Background:
I recently faced the same question regarding the 1 MB limit. I'm dealing with a large gzip compressed csv file and had to figure out, if S3 Select would be an alternative to processing the file myself. My research makes me feel the author of the previous answer misunderstood the question.
The 1 MB limit referenced by the current AWS S3 Select documentation is referring to the record size:
... The maximum length of a record in the input or result is 1 MB.

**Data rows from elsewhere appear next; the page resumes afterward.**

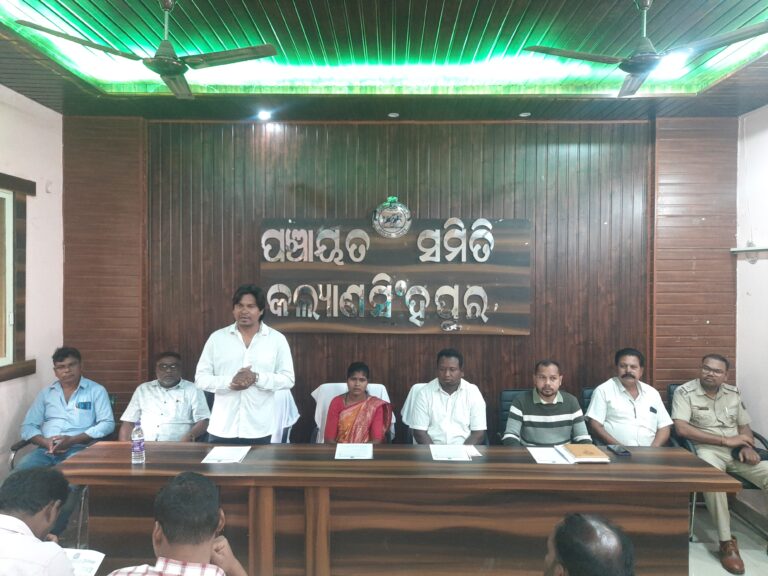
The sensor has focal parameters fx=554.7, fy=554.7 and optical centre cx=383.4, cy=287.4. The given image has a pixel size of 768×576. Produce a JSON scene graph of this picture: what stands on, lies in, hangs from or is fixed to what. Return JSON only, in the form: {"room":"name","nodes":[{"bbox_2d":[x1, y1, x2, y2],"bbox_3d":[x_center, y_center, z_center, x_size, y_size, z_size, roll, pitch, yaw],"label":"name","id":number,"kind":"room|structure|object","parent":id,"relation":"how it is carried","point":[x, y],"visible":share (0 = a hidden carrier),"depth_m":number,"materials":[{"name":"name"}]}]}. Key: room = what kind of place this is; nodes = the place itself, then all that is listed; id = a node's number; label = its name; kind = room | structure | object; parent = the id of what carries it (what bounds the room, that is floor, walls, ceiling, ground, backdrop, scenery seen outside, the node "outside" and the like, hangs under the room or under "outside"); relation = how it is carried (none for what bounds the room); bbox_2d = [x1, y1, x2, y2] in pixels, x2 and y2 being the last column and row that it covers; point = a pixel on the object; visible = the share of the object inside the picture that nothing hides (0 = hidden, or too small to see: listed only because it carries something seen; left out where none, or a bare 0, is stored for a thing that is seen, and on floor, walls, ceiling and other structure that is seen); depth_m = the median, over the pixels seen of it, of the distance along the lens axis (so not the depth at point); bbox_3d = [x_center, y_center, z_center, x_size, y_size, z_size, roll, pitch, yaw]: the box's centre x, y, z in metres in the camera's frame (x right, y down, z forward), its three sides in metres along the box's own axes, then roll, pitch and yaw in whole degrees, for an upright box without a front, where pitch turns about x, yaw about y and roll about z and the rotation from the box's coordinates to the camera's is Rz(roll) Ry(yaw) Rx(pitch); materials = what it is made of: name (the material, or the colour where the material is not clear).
{"room":"office","nodes":[
{"label":"office","id":0,"kind":"room"},
{"bbox_2d":[0,85,63,479],"bbox_3d":[-2.645,0.102,1.765,0.178,3.021,5.368,0,1,1],"label":"left wall","id":1,"kind":"structure","parent":0,"point":[51,112],"depth_m":4.01,"materials":[{"name":"white paint"}]},
{"bbox_2d":[0,172,35,382],"bbox_3d":[-2.566,-0.061,3.148,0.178,1.413,1.646,0,1,1],"label":"window","id":2,"kind":"structure","parent":1,"relation":"in","point":[11,375],"depth_m":3.77,"materials":[{"name":"brown wood"}]},
{"bbox_2d":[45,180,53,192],"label":"wall sensor","id":3,"kind":"object","parent":1,"relation":"attached to","point":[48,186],"visible":0.97,"depth_m":4.12,"materials":[{"name":"white"}]},
{"bbox_2d":[116,352,210,442],"bbox_3d":[-1.493,0.866,3.822,0.549,0.795,0.625,0,1,1],"label":"man","id":4,"kind":"object","parent":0,"point":[182,399],"visible":0.76,"depth_m":3.70},
{"bbox_2d":[0,0,767,123],"bbox_3d":[0.079,-1.386,2.123,5.348,0.173,5.052,0,1,1],"label":"ceiling","id":5,"kind":"structure","parent":0,"point":[503,13],"depth_m":3.26,"materials":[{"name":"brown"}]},
{"bbox_2d":[17,0,277,99],"bbox_3d":[-0.996,-1.183,2.610,0.938,0.408,0.922,0,1,-30],"label":"ceiling fan","id":6,"kind":"object","parent":5,"relation":"hanging from","point":[169,68],"visible":0.99,"depth_m":2.57,"materials":[{"name":"metal"}]},
{"bbox_2d":[257,110,271,119],"bbox_3d":[-0.922,-1.331,4.277,0.113,0.043,0.111,0,1,1],"label":"ceiling light","id":7,"kind":"object","parent":5,"relation":"in","point":[263,115],"visible":0.98,"depth_m":4.26,"materials":[{"name":"white"}]},
{"bbox_2d":[388,111,399,117],"bbox_3d":[0.075,-1.318,4.246,0.107,0.018,0.110,0,1,1],"label":"recessed light","id":8,"kind":"object","parent":5,"relation":"in","point":[393,115],"visible":0.97,"depth_m":4.23,"materials":[{"name":"white"}]},
{"bbox_2d":[519,111,530,116],"bbox_3d":[1.069,-1.315,4.218,0.107,0.020,0.109,0,1,1],"label":"recessed light","id":9,"kind":"object","parent":5,"relation":"in","point":[522,115],"visible":0.98,"depth_m":4.20,"materials":[{"name":"white"}]},
{"bbox_2d":[521,0,767,98],"bbox_3d":[1.193,-1.172,2.537,0.949,0.411,0.943,0,1,-34],"label":"ceiling fan","id":10,"kind":"object","parent":5,"relation":"hanging from","point":[584,55],"visible":0.99,"depth_m":2.50,"materials":[{"name":"metal"}]},
{"bbox_2d":[63,113,738,442],"bbox_3d":[0.141,0.134,4.391,5.367,3.017,0.206,0,1,1],"label":"back wall","id":11,"kind":"structure","parent":0,"point":[496,342],"depth_m":4.30,"materials":[{"name":"brown wood"}]},
{"bbox_2d":[259,216,529,335],"bbox_3d":[0.076,-0.092,4.271,2.062,0.903,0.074,0,1,1],"label":"wooden sign","id":12,"kind":"object","parent":11,"relation":"attached to","point":[409,239],"visible":0.97,"depth_m":4.24,"materials":[{"name":"brown"}]},
{"bbox_2d":[371,197,411,236],"bbox_3d":[0.059,-0.532,4.229,0.307,0.315,0.090,0,1,1],"label":"emblem","id":13,"kind":"object","parent":12,"relation":"attached to","point":[377,226],"visible":0.98,"depth_m":4.21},
{"bbox_2d":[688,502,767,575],"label":"floor","id":14,"kind":"structure","parent":0,"point":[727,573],"depth_m":3.49,"materials":[{"name":"grey"}]},
{"bbox_2d":[0,465,77,575],"bbox_3d":[-1.265,1.087,1.827,0.592,0.932,0.651,0,1,1],"label":"man","id":15,"kind":"object","parent":14,"relation":"on","point":[5,536],"visible":0.99,"depth_m":1.80},
{"bbox_2d":[63,548,104,575],"bbox_3d":[-1.111,0.964,1.878,0.248,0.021,0.246,0,1,1],"label":"paper","id":16,"kind":"object","parent":15,"relation":"in","point":[99,559],"visible":0.48,"depth_m":1.94,"materials":[{"name":"white paper"}]},
{"bbox_2d":[8,387,115,542],"bbox_3d":[-2.118,1.187,3.719,0.587,0.843,0.608,0,1,1],"label":"chair","id":17,"kind":"object","parent":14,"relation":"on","point":[13,455],"visible":0.17,"depth_m":3.55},
{"bbox_2d":[12,346,113,509],"bbox_3d":[-2.111,0.983,3.708,0.567,1.057,0.667,0,1,1],"label":"man","id":18,"kind":"object","parent":17,"relation":"on","point":[75,409],"visible":0.8,"depth_m":3.63},
{"bbox_2d":[102,471,248,575],"bbox_3d":[-0.627,1.080,1.687,0.580,0.991,0.662,0,1,1],"label":"man","id":19,"kind":"object","parent":14,"relation":"on","point":[164,533],"visible":0.99,"depth_m":1.65},
{"bbox_2d":[194,285,295,443],"bbox_3d":[-0.839,0.766,3.420,0.564,1.527,0.572,1,1,42],"label":"man","id":20,"kind":"object","parent":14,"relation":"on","point":[259,344],"visible":0.86,"depth_m":3.25},
{"bbox_2d":[269,388,298,443],"bbox_3d":[-0.890,1.143,3.981,0.580,0.836,0.632,0,1,1],"label":"chair","id":21,"kind":"object","parent":14,"relation":"on","point":[282,394],"visible":0.17,"depth_m":3.96,"materials":[{"name":"white fabric"}]},
{"bbox_2d":[311,381,394,442],"bbox_3d":[-0.223,1.155,4.018,0.610,0.832,0.647,0,1,1],"label":"chair","id":22,"kind":"object","parent":14,"relation":"on","point":[376,384],"visible":0.16,"depth_m":4.07,"materials":[{"name":"white fabric"}]},
{"bbox_2d":[322,363,392,444],"bbox_3d":[-0.179,0.924,3.867,0.490,0.743,0.532,0,1,1],"label":"woman","id":23,"kind":"object","parent":22,"relation":"on","point":[360,379],"visible":0.64,"depth_m":3.76},
{"bbox_2d":[53,442,742,575],"bbox_3d":[0.057,1.260,2.899,3.156,0.750,0.784,0,1,1],"label":"conference table","id":24,"kind":"object","parent":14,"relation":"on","point":[242,465],"visible":0.87,"depth_m":2.69,"materials":[{"name":"brown wood"}]},
{"bbox_2d":[131,419,144,464],"bbox_3d":[-1.240,0.776,2.798,0.065,0.216,0.064,0,1,1],"label":"water bottle","id":25,"kind":"object","parent":24,"relation":"on","point":[135,449],"visible":0.99,"depth_m":2.78,"materials":[{"name":"clear plastic"}]},
{"bbox_2d":[201,445,250,463],"bbox_3d":[-0.821,0.870,2.906,0.192,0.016,0.250,0,1,1],"label":"paper","id":26,"kind":"object","parent":24,"relation":"on","point":[218,450],"visible":0.99,"depth_m":2.88,"materials":[{"name":"white paper"}]},
{"bbox_2d":[334,443,373,459],"bbox_3d":[-0.159,0.871,2.958,0.192,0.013,0.257,0,1,1],"label":"paper","id":27,"kind":"object","parent":24,"relation":"on","point":[352,452],"visible":0.98,"depth_m":2.94,"materials":[{"name":"white paper"}]},
{"bbox_2d":[429,444,472,461],"bbox_3d":[0.352,0.874,2.955,0.198,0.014,0.261,0,1,1],"label":"paper","id":28,"kind":"object","parent":24,"relation":"on","point":[453,452],"visible":0.99,"depth_m":2.93,"materials":[{"name":"white paper"}]},
{"bbox_2d":[464,445,482,457],"bbox_3d":[0.435,0.878,3.009,0.152,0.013,0.219,0,1,-10],"label":"paper","id":29,"kind":"object","parent":24,"relation":"on","point":[473,452],"visible":0.45,"depth_m":2.98,"materials":[{"name":"white paper"}]},
{"bbox_2d":[526,446,573,464],"bbox_3d":[0.876,0.885,2.937,0.194,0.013,0.236,0,1,1],"label":"paper","id":30,"kind":"object","parent":24,"relation":"on","point":[544,455],"visible":0.98,"depth_m":2.92,"materials":[{"name":"white paper"}]},
{"bbox_2d":[562,443,611,462],"bbox_3d":[1.072,0.877,2.969,0.192,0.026,0.214,0,1,1],"label":"notebook","id":31,"kind":"object","parent":24,"relation":"on","point":[595,455],"visible":0.99,"depth_m":2.92,"materials":[{"name":"paper"}]},
{"bbox_2d":[606,444,630,455],"bbox_3d":[1.282,0.884,3.024,0.068,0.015,0.148,0,1,1],"label":"smartphone","id":32,"kind":"object","parent":24,"relation":"on","point":[620,452],"visible":0.99,"depth_m":3.00,"materials":[{"name":"black"}]},
{"bbox_2d":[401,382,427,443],"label":"chair","id":33,"kind":"object","parent":14,"relation":"on","point":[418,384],"visible":0.14,"depth_m":4.03,"materials":[{"name":"white"}]},
{"bbox_2d":[408,348,487,446],"bbox_3d":[0.430,0.819,3.730,0.517,0.782,0.547,0,1,1],"label":"man","id":34,"kind":"object","parent":33,"relation":"on","point":[465,397],"visible":0.82,"depth_m":3.59},
{"bbox_2d":[498,389,531,440],"bbox_3d":[1.088,1.191,3.882,0.559,0.860,0.608,0,1,1],"label":"office chair","id":35,"kind":"object","parent":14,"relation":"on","point":[503,397],"visible":0.16,"depth_m":4.07,"materials":[{"name":"black leather"}]},
{"bbox_2d":[501,360,589,445],"bbox_3d":[1.041,0.880,3.620,0.540,0.780,0.497,0,1,1],"label":"man","id":36,"kind":"object","parent":35,"relation":"on","point":[536,420],"visible":0.76,"depth_m":3.49},
{"bbox_2d":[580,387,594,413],"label":"office chair","id":37,"kind":"object","parent":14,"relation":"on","point":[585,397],"visible":0.1,"depth_m":4.13,"materials":[{"name":"black"}]},
{"bbox_2d":[586,347,674,447],"bbox_3d":[1.652,0.854,3.731,0.527,0.853,0.531,1,1,17],"label":"man","id":38,"kind":"object","parent":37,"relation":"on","point":[600,388],"visible":0.78,"depth_m":3.61},
{"bbox_2d":[543,512,635,575],"bbox_3d":[0.522,1.135,1.534,0.616,1.013,0.724,1,1,36],"label":"man","id":39,"kind":"object","parent":14,"relation":"on","point":[592,528],"visible":0.98,"depth_m":1.46},
{"bbox_2d":[664,380,767,537],"bbox_3d":[2.294,1.192,3.836,0.599,0.886,0.640,0,1,1],"label":"office chair","id":40,"kind":"object","parent":14,"relation":"on","point":[670,392],"visible":0.17,"depth_m":3.72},
{"bbox_2d":[673,354,767,572],"bbox_3d":[2.211,1.067,3.621,0.569,1.121,0.767,0,1,1],"label":"man","id":41,"kind":"object","parent":40,"relation":"on","point":[721,409],"visible":0.98,"depth_m":3.56},
{"bbox_2d":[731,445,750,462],"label":"mobile phone","id":42,"kind":"object","parent":41,"relation":"in","point":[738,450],"visible":0.8,"depth_m":3.47,"materials":[{"name":"black"}]},
{"bbox_2d":[735,104,767,520],"bbox_3d":[2.699,0.139,2.004,0.175,3.054,4.920,0,1,1],"label":"right wall","id":43,"kind":"structure","parent":0,"point":[751,286],"depth_m":4.02,"materials":[{"name":"white paint"}]},
{"bbox_2d":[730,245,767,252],"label":"tube light","id":44,"kind":"object","parent":43,"relation":"attached to","point":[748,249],"visible":0.99,"depth_m":3.99,"materials":[{"name":"white"}]}
]}

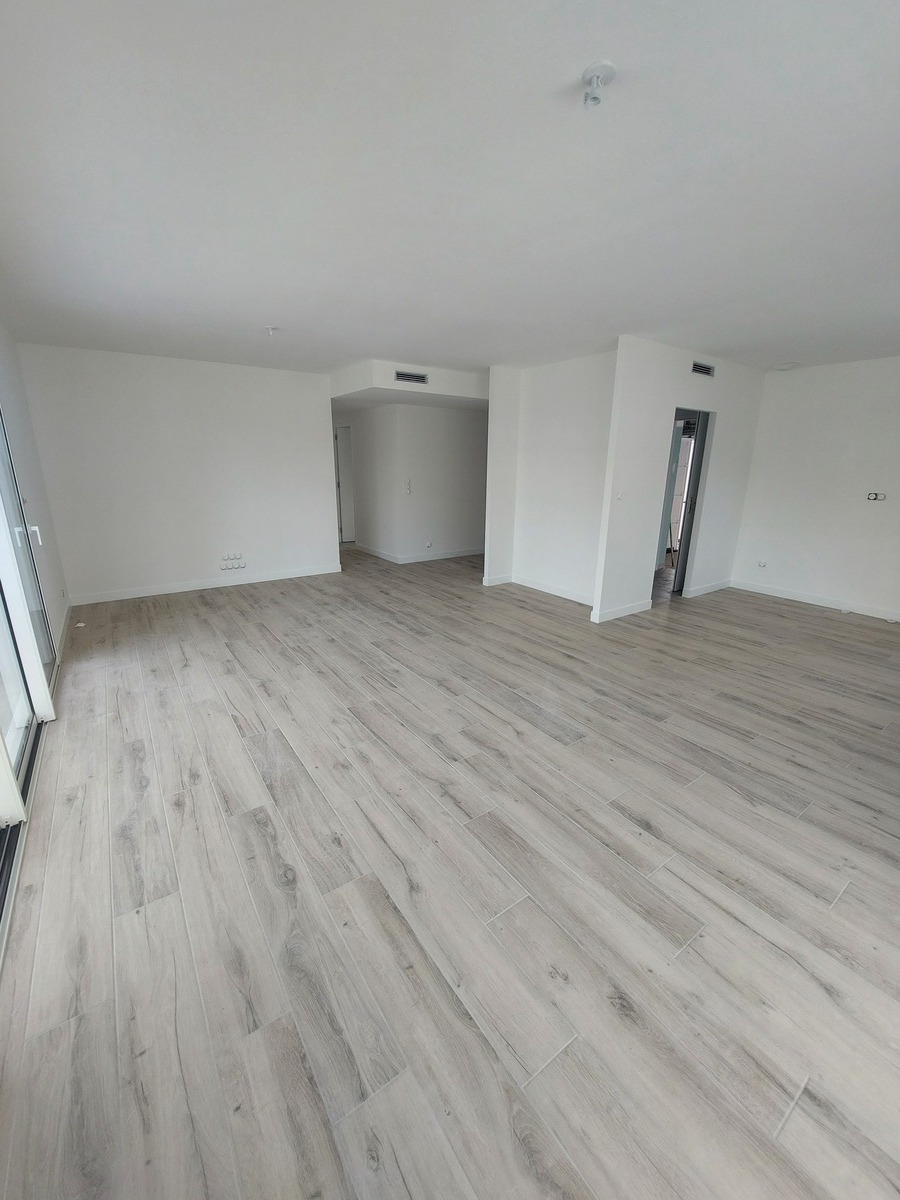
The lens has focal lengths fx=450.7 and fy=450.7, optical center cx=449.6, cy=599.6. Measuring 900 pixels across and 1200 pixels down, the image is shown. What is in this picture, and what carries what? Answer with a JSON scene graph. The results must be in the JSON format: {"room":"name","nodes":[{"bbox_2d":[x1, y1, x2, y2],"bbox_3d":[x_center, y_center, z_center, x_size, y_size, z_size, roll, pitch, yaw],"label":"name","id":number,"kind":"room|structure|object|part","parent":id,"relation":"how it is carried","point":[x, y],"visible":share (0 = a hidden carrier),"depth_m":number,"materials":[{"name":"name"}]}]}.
{"room":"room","nodes":[
{"label":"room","id":0,"kind":"room"},
{"bbox_2d":[0,320,69,663],"bbox_3d":[-2.625,-0.565,2.506,0.164,2.615,4.633,-11,20,-34],"label":"left wall","id":1,"kind":"structure","parent":0,"point":[6,392],"depth_m":3.52,"materials":[{"name":"white paint"}]},
{"bbox_2d":[0,403,57,952],"bbox_3d":[-1.913,-0.190,1.683,0.134,2.478,3.052,-11,20,-34],"label":"sliding glass door","id":2,"kind":"structure","parent":1,"relation":"in","point":[3,833],"depth_m":2.41,"materials":[{"name":"white glass"}]},
{"bbox_3d":[-2.798,-0.441,3.046,0.063,0.126,0.052,-11,20,-34],"label":"door handle","id":3,"kind":"part","parent":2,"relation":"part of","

The SQL Query is not the input (it has a lower limit though):
... The maximum length of a SQL expression is 256 KB.
Question Response:
I interpret this 1 MB limit the following way:
- One row in the queried CSV file (uncompressed input) can't use more than 1 MB of memory
- One result record (result row returned by S3 select) also can't use more than 1 MB of memory
To put this in a practical perspective, the following questions discussed the string size in bytes for Python. I'm using an UTF-8 encoding.
- This means
len(row.encode('utf-8'))
(string size in bytes) <= 1024 * 1024 bytes for each csv row represented as UTF-8 encoded string of the input file.
- It again means
len(response_json.encode('utf-8'))
<= 1024 * 1024 bytes for each returned response record (in my case the JSON result).
Note:
In my case, the 1 MB limit works fine. However, this depends a lot on the amount of data in your input (and potentially extra, static columns you might add via SQL).
If the limit 1MB is exceeded and you want to query files without a data base solution involved, using the more expensive AWS Athena might be a solution.